Reproduce each entry exactly as it reads. Leave the images out.
---- Provided records
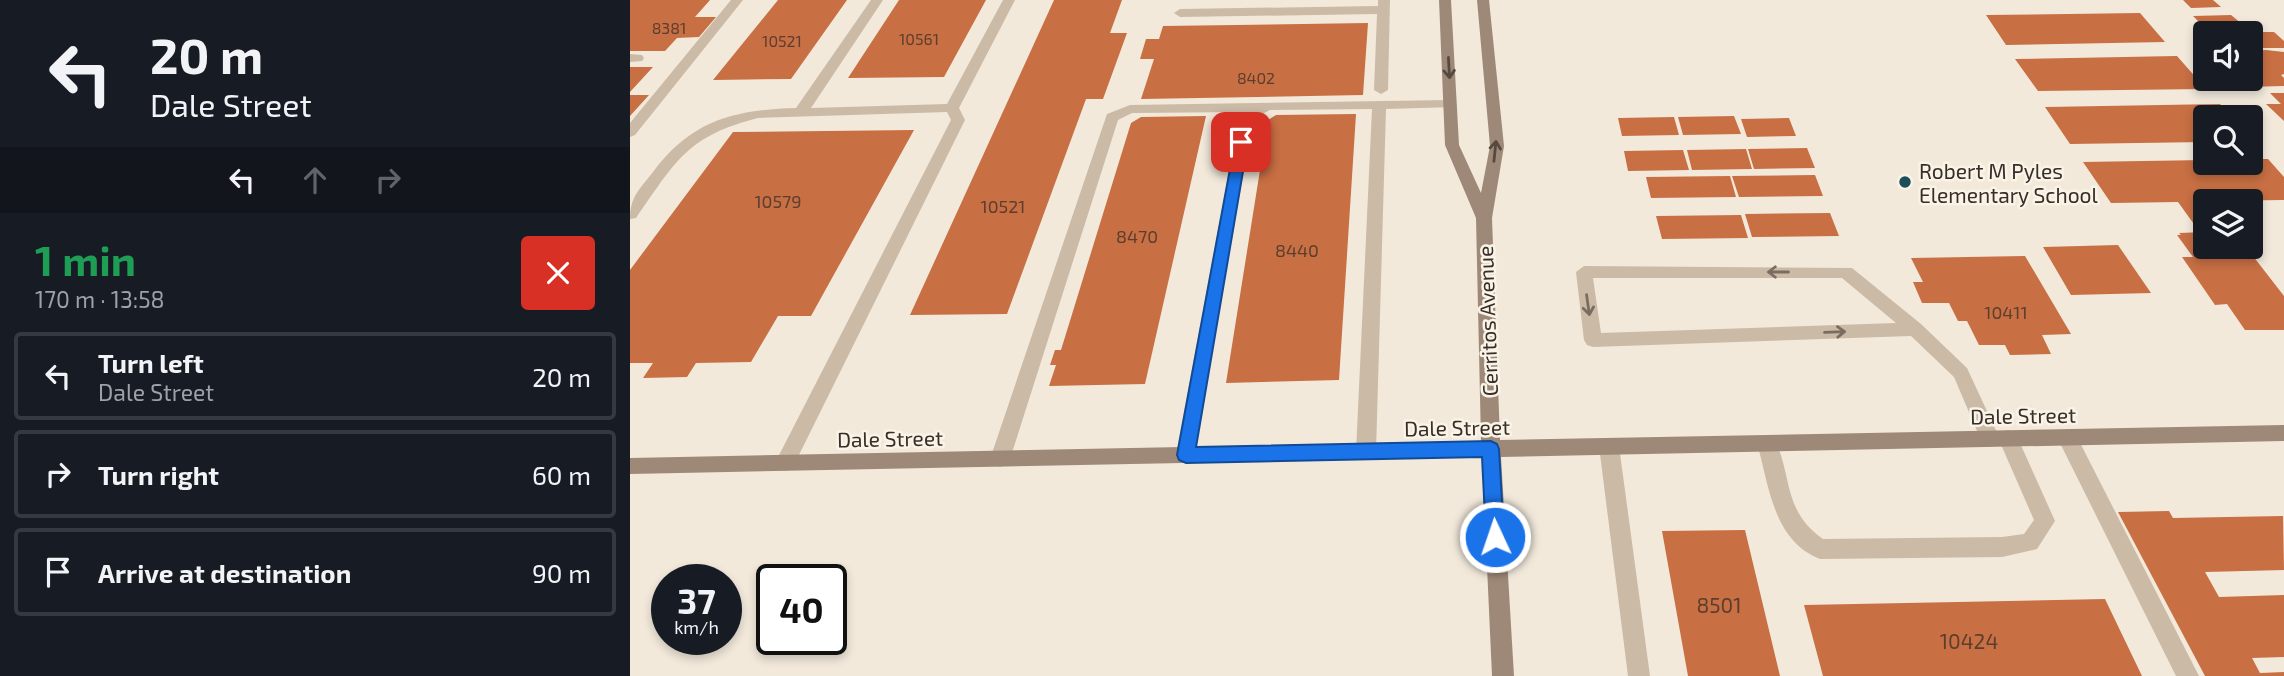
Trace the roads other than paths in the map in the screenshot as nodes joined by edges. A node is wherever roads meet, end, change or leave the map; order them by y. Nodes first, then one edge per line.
1 (737, 0) edge
2 (877, 0) edge
3 (1009, 0) edge
4 (1445, 0) edge
5 (1483, 0) edge
6 (1383, 5) edge
7 (1181, 13) dead end
8 (1380, 97) junction
9 (1450, 104) junction
10 (1267, 106) junction
11 (951, 108) junction
12 (801, 112) junction
13 (630, 132) edge
14 (630, 214) edge
15 (1484, 218) junction
16 (1914, 329) junction
17 (2284, 433) edge
18 (2067, 437) junction
19 (1999, 438) junction
20 (1768, 443) junction
21 (1609, 446) junction
22 (1491, 449) junction
23 (1366, 452) junction
24 (1186, 455) junction
25 (1000, 459) junction
26 (785, 463) junction
27 (630, 467) edge
28 (1503, 676) edge
29 (1639, 676) edge
30 (2188, 676) edge

1 - 13 lane
2 - 12 lane
3 - 11 lane
4 -> 9 street, Cerritos Avenue
15 -> 5 street, Cerritos Avenue
6 - 7 lane
6 - 8 lane
8 - 9 lane
8 - 10 lane
8 - 23 lane
9 - 15 street, Cerritos Avenue
10 - 24 lane
10 - 25 lane
11 - 12 lane
11 - 26 lane
12 - 14 lane
15 - 22 street, Cerritos Avenue
16 -> 16 lane
16 - 19 lane
17 - 18 street, Dale Street
18 - 19 street, Dale Street
18 - 30 lane
19 - 20 street, Dale Street
19 - 20 lane
20 - 21 street, Dale Street
21 - 22 street, Dale Street
21 - 29 lane
22 - 23 street, Dale Street
22 - 28 street, Cerritos Avenue
23 - 24 street, Dale Street
24 - 25 street, Dale Street
25 - 26 street, Dale Street
26 - 27 street, Dale Street

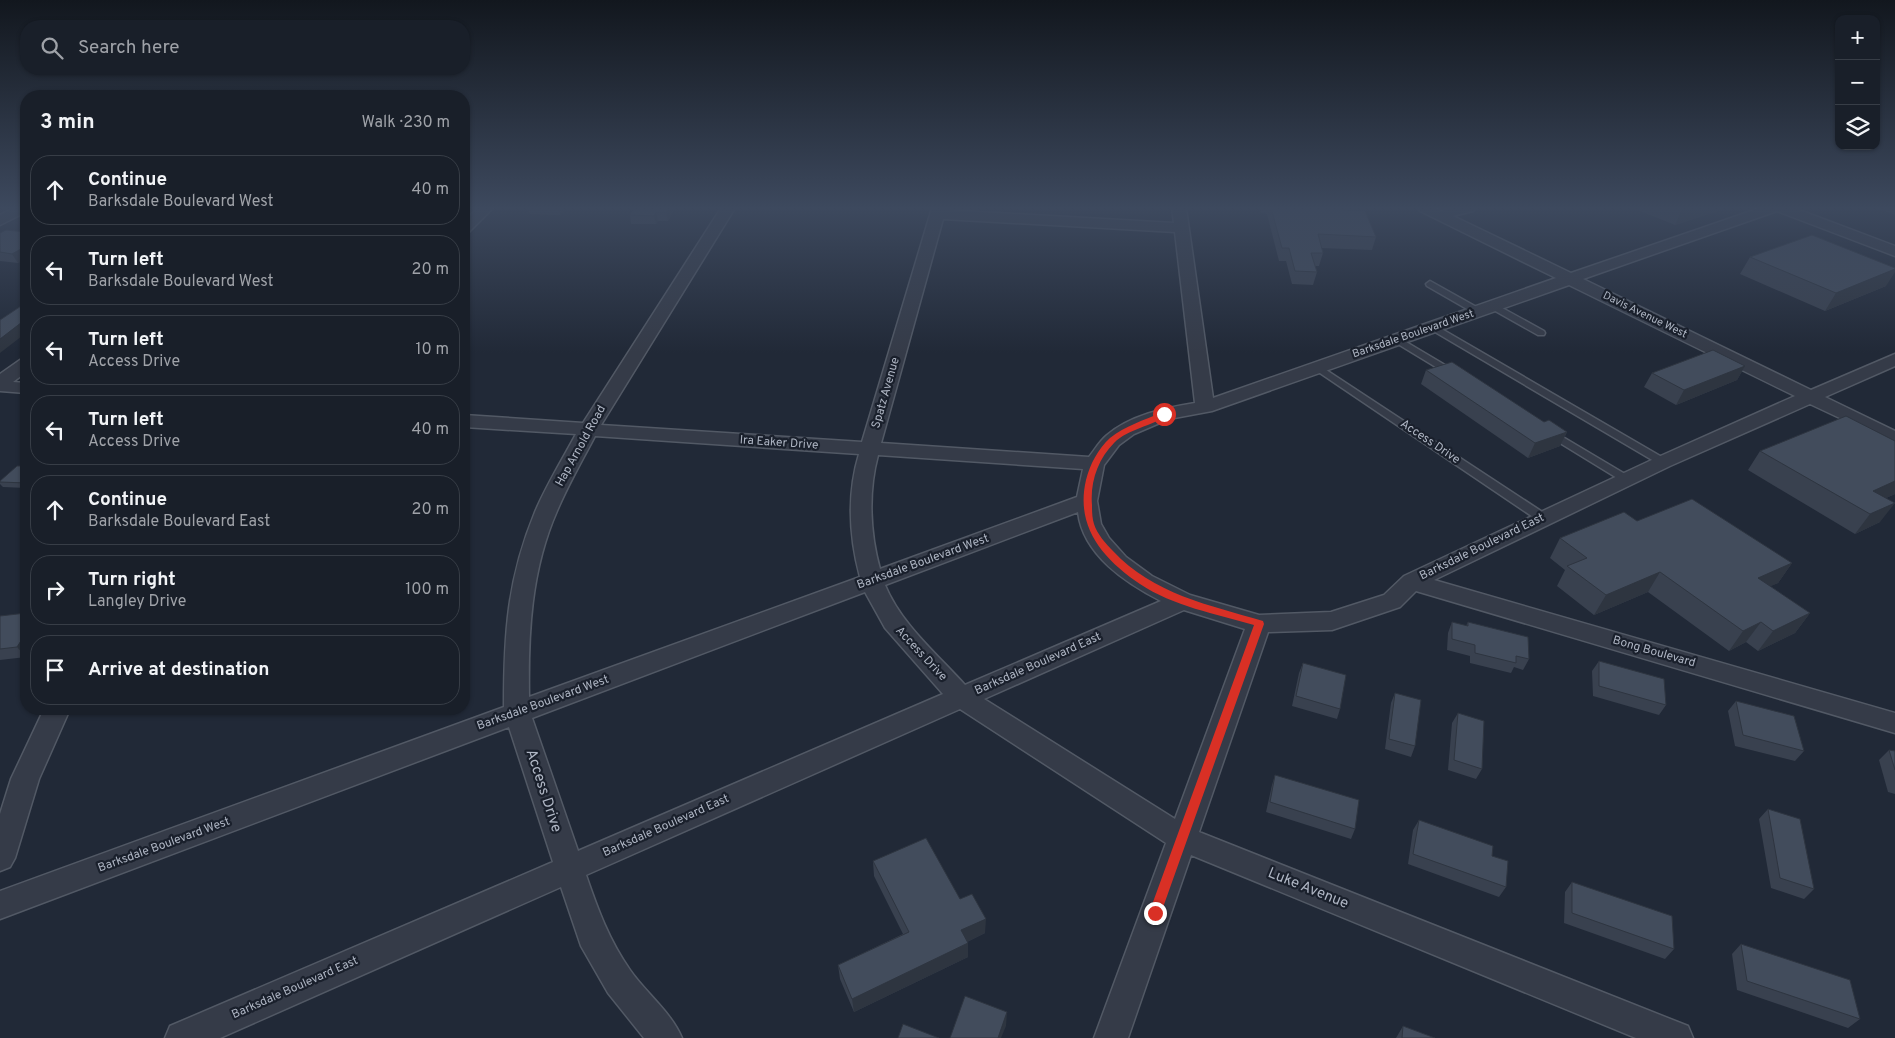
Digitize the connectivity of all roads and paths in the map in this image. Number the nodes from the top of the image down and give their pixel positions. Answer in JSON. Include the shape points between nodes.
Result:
--------
> **Result of the exercise**
Trace the roads other than paths in the map in the screenshot as nodes joined by edges. A node is wherever roads meet, end, change or leave the map; order them by y. Nodes first, then one edge per line.
1 (737, 0) edge
2 (877, 0) edge
3 (1009, 0) edge
4 (1445, 0) edge
5 (1483, 0) edge
6 (1383, 5) edge
7 (1181, 13) dead end
8 (1380, 97) junction
9 (1450, 104) junction
10 (1267, 106) junction
11 (951, 108) junction
12 (801, 112) junction
13 (630, 132) edge
14 (630, 214) edge
15 (1484, 218) junction
16 (1914, 329) junction
17 (2284, 433) edge
18 (2067, 437) junction
19 (1999, 438) junction
20 (1768, 443) junction
21 (1609, 446) junction
22 (1491, 449) junction
23 (1366, 452) junction
24 (1186, 455) junction
25 (1000, 459) junction
26 (785, 463) junction
27 (630, 467) edge
28 (1503, 676) edge
29 (1639, 676) edge
30 (2188, 676) edge

1 - 13 lane
2 - 12 lane
3 - 11 lane
4 -> 9 street, Cerritos Avenue
15 -> 5 street, Cerritos Avenue
6 - 7 lane
6 - 8 lane
8 - 9 lane
8 - 10 lane
8 - 23 lane
9 - 15 street, Cerritos Avenue
10 - 24 lane
10 - 25 lane
11 - 12 lane
11 - 26 lane
12 - 14 lane
15 - 22 street, Cerritos Avenue
16 -> 16 lane
16 - 19 lane
17 - 18 street, Dale Street
18 - 19 street, Dale Street
18 - 30 lane
19 - 20 street, Dale Street
19 - 20 lane
20 - 21 street, Dale Street
21 - 22 street, Dale Street
21 - 29 lane
22 - 23 street, Dale Street
22 - 28 street, Cerritos Avenue
23 - 24 street, Dale Street
24 - 25 street, Dale Street
25 - 26 street, Dale Street
26 - 27 street, Dale Street

Digitize the connectivity of all roads and paths in the map in this image. Number the nodes from the top of the image down and give their pixel positions. Answer in JSON. Include the shape points between nodes.
Result:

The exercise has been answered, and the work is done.